American academic and ichthyologist

Joseph Swain (June 16, 1857 - May 19, 1927) served as the ninth president of Indiana University and also as the sixth president of Swarthmore College.

==Summary==
===Education===
- Indiana University Bloomington (B.L. 1883, M.S. 1885)
- Wabash College (LL.D. 1893)

===Career===
- Professor of mathematics and biology at Indiana University Bloomington (1883–1891)
- Professor of mathematics at Stanford University (1891–1893)
- President of Indiana University (1893–1902)
- President of Swarthmore College (1902–1921)

==Biography==
Joseph Swain was Indiana University's first Indiana-born president. He was born in Pendleton, Indiana, to Woolston and Mary A. Swain. Swain attended IU as an undergraduate and graduate student. He matriculated in 1879 and graduated with a B.L. degree in 1883. From 1883 to 1885, he was an instructor of mathematics and biology at Indiana University while he completed his graduate education and graduated with a M.S. degree in 1885. Starting in 1885, Swain was an associate professor of mathematics until 1886, where he then was professor for five years until 1891. He left his professorship at IU in 1891 to follow departing IU president David Starr Jordan to Stanford University, where he taught as a professor of mathematics. In 1893, Swain received an honorary LL.D. degree from Wabash College. Swain returned to IU in 1893 to serve as IU's ninth president, succeeding John Coulter. He met Frances M. Morgan, of Knightstown, Indiana, while teaching at IU and they went on to marry on September 22, 1885. Swain accepted the invitation to serve as President for Swarthmore College in 1902 until 1921. He retired from Swarthmore in 1921 as President Emeritus and died six years later from heart disease in Clifton Heights, Pennsylvania, on May 19, 1927. He is buried in his hometown of Pendleton in Friends Cemetery.
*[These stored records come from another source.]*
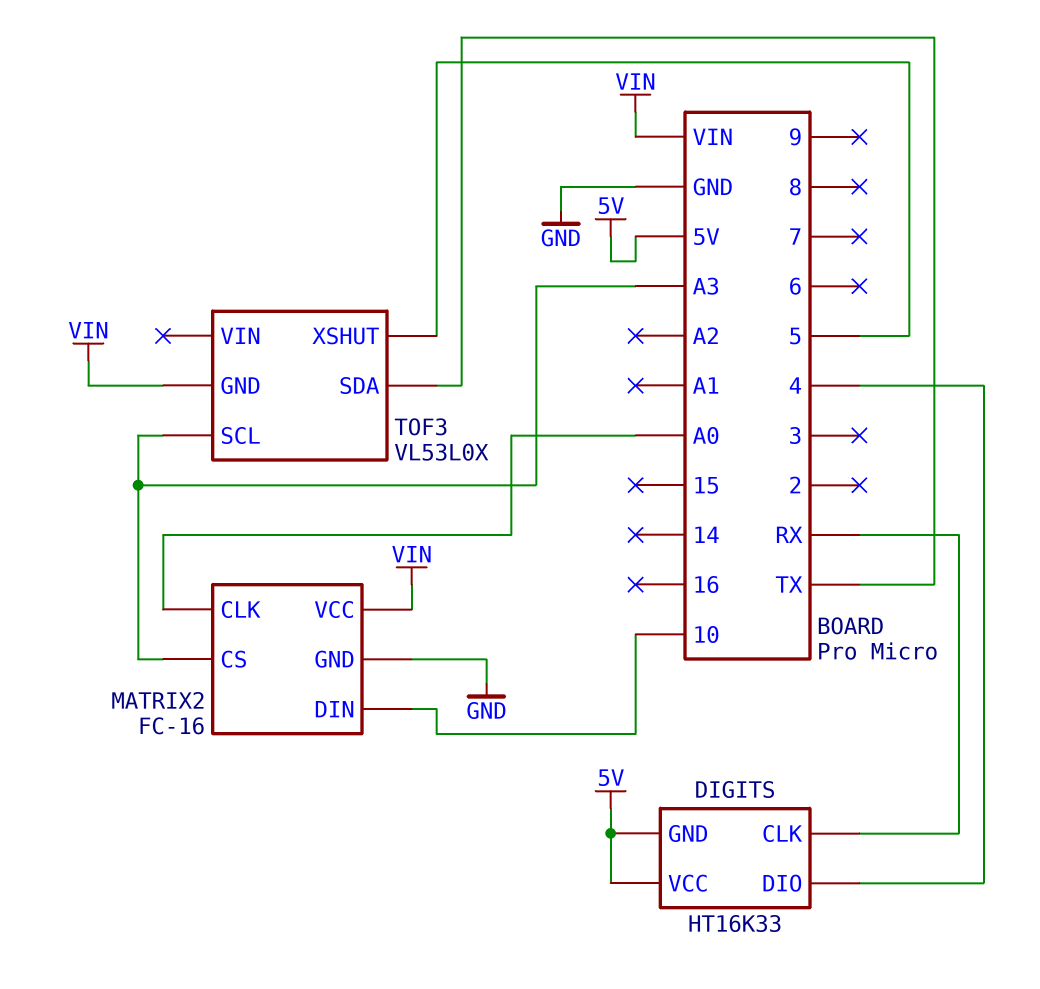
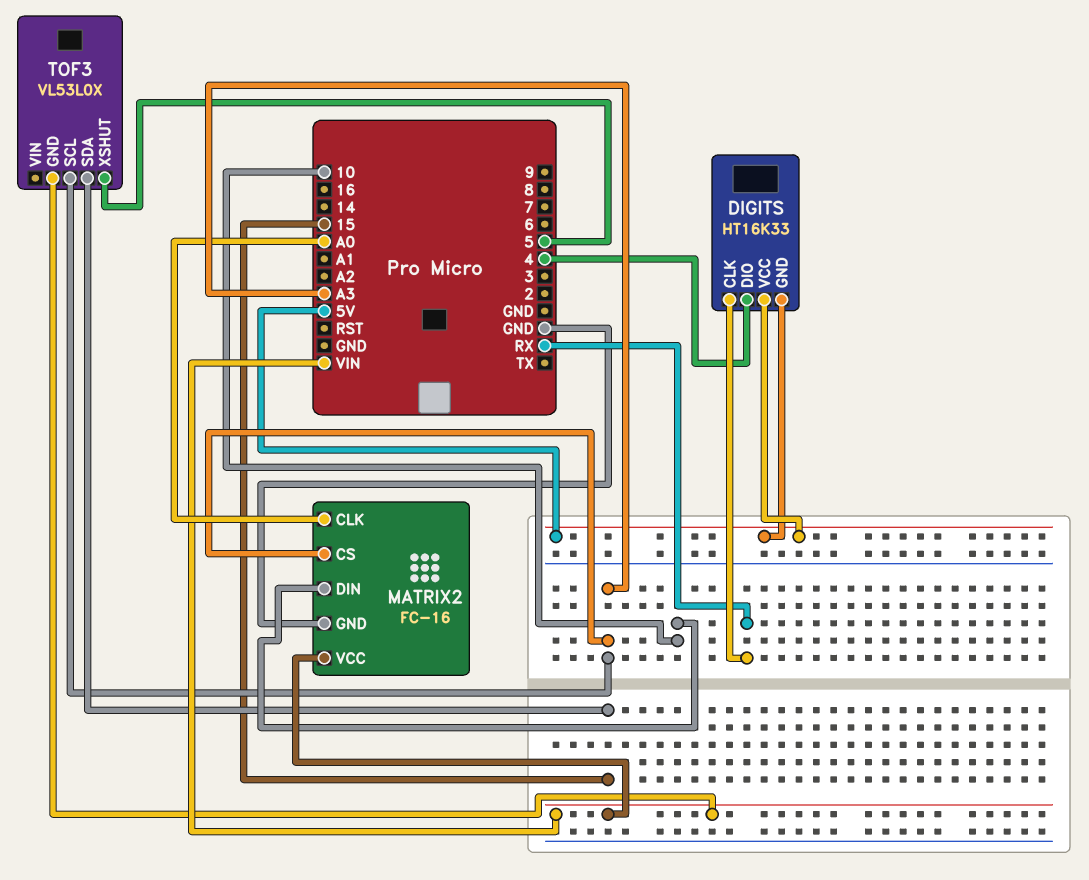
TOF3 pin SDA: TX -> 15

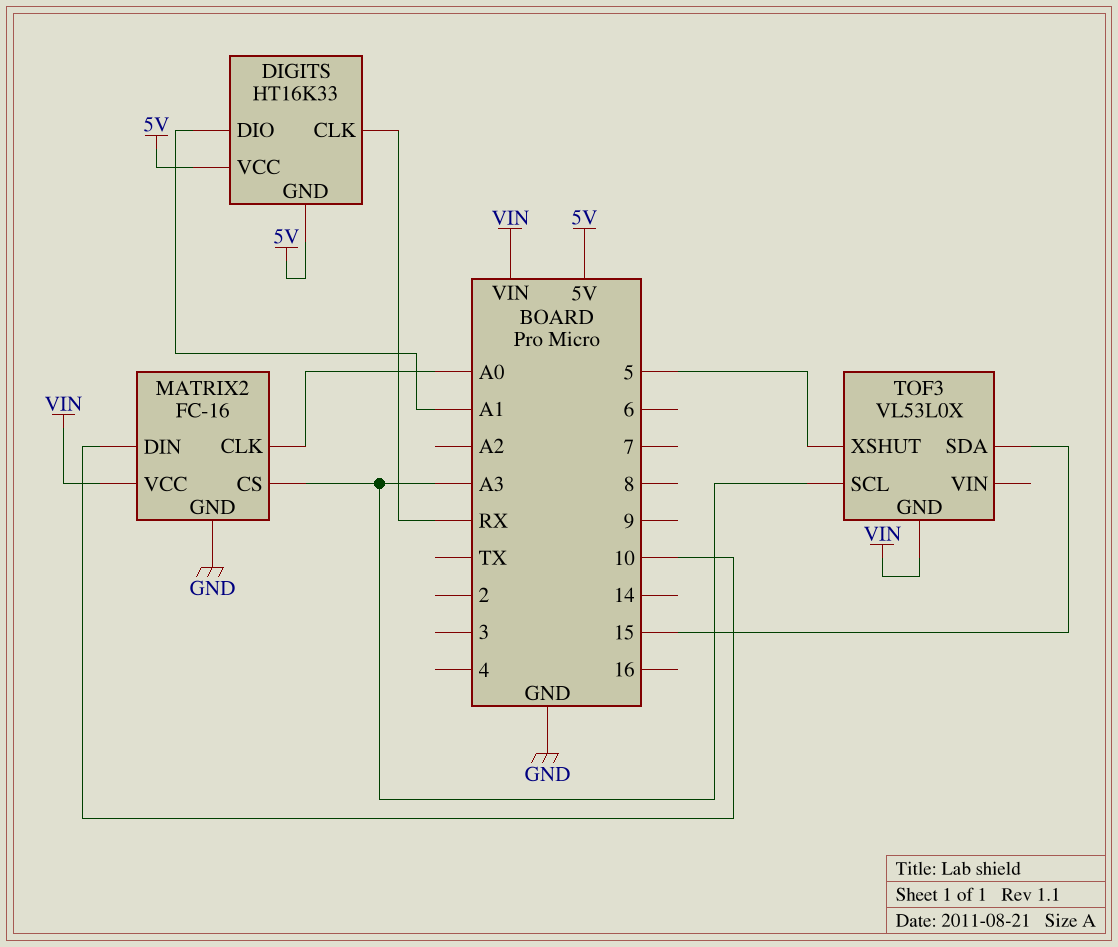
DIGITS pin DIO: 4 -> A1

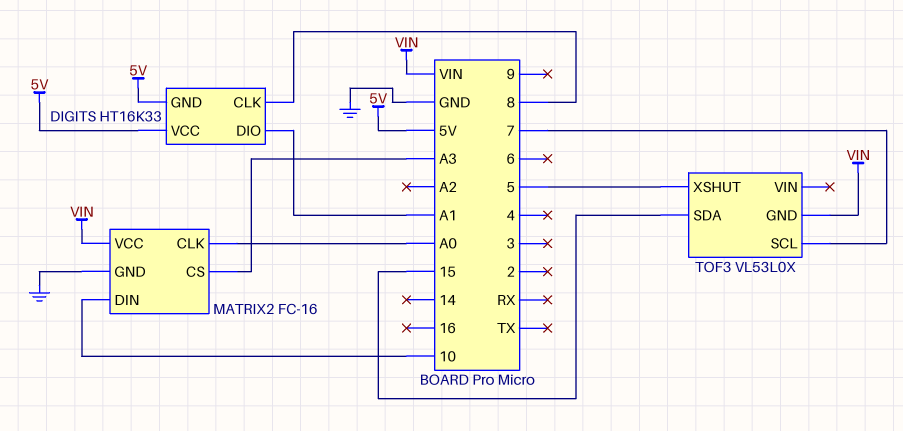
DIGITS pin CLK: RX -> 8
TOF3 pin SCL: A3 -> 7

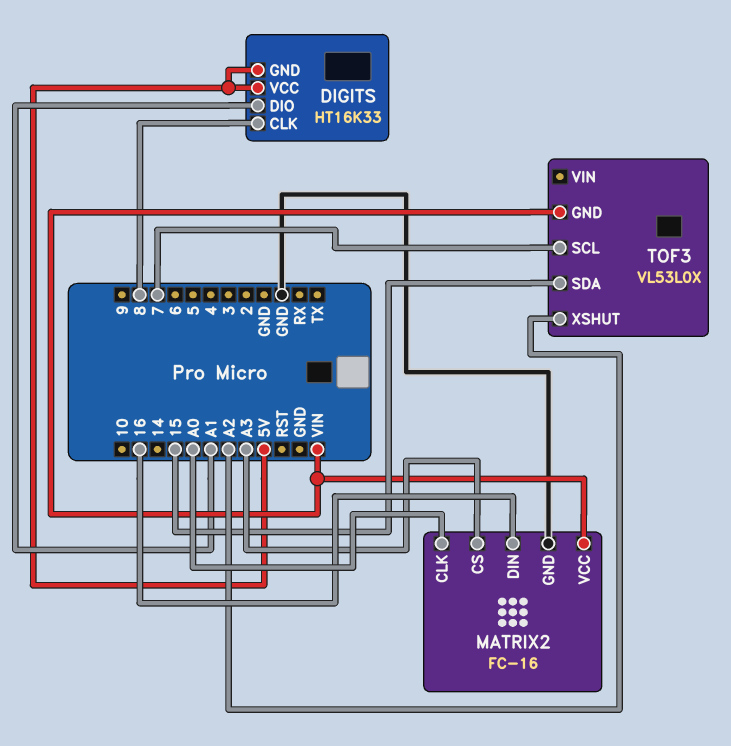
MATRIX2 pin DIN: 10 -> 16
TOF3 pin XSHUT: 5 -> A2

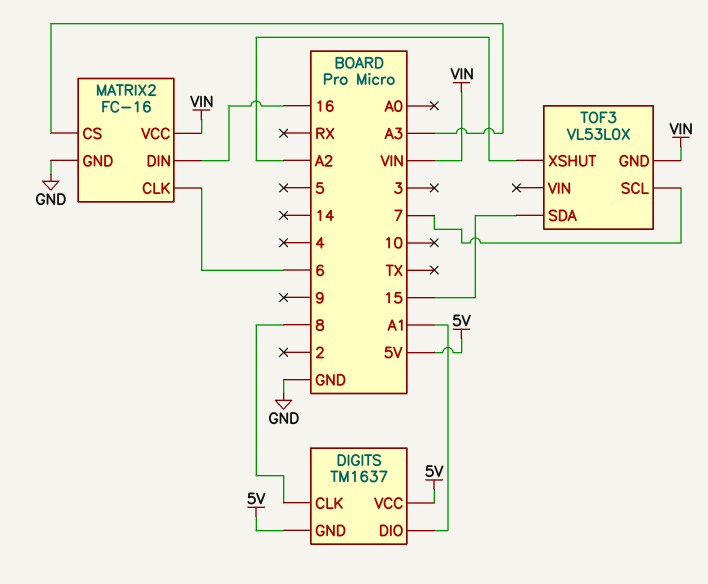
DIGITS: HT16K33 -> TM1637
MATRIX2 pin CLK: A0 -> 6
==Indiana University administration==
Swain served as IU's president from 1893 to 1902. During that time, he established Kirkwood Hall in 1894; a gymnasium for men in 1896, which later was named Assembly Hall; Kirkwood Observatory in 1900; and he began construction for Science Hall in 1901. During his presidency, student enrollment increased from 524 to 1,285.

==Associations==
Swain was the ex-president of the Indiana State Teachers Association, member of the Section on Higher Education of the National Council on Education, member of the World Peace Foundation and served as president of the N.E.A. from 1913 to 1914.

==Tributes==
In 1940, Indiana University opened a new physical science building which they called Swain Hall (now known as Swain Hall West). In 1960, The building was expanded by the incorporation of the former Biology Hall, which became Swain Hall East. The entire complex is known as Swain Hall.

In 2016, Indiana University renamed the Student Building to the Frances Morgan Swain Student Building to honor his wife Frances for her work in trying to increase women enrollments and make it easier for women to acquire a college education during the 1890s.